Impeachment of executive-branch officials is a constitutional tool by which the House can bring formal charges; removal requires a separate Senate trial and conviction. Historically, impeachment of cabinet-level officials is uncommon and typically follows significant investigative findings, partisan calculation, or political crises. Ongoing investigations, media attention, and congressional priorities shape the backdrop for this market.
Market odds aggregate participants’ assessments of current information and expected future developments; they move as new evidence, hearings, or political incentives emerge. Treat prices as a real-time, consensus signal rather than a fixed forecast—news and congressional actions can change them quickly.
The term generally refers to Senate-confirmed heads of executive departments and any officials the White House designates as cabinet-level; consult the market's contract text or exchange rules for the event's exact operational definition.
In ordinary usage, 'impeached' refers to the House passing articles of impeachment; removal requires a separate Senate conviction. Check the event description for whether settlement uses House action, Senate conviction, or another specific trigger.

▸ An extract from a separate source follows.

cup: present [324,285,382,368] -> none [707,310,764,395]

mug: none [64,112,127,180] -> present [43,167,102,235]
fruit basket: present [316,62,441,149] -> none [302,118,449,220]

A 'TBD' close means the exchange will specify a settlement cutoff later; follow the contract page for updated closing conditions and any retroactive settlement criteria tied to specific dates or congressional actions.
Not automatically—indictments can increase the likelihood of congressional action by producing evidence or political pressure, but impeachment requires a separate congressional process; the market settles based on the contract's defined impeachment trigger.
The House majority controls whether to investigate, draft, and vote on articles of impeachment, while relevant committees conduct inquiries that generate evidence; party incentives, margins, and leadership priorities all shape the feasibility of an impeachment vote.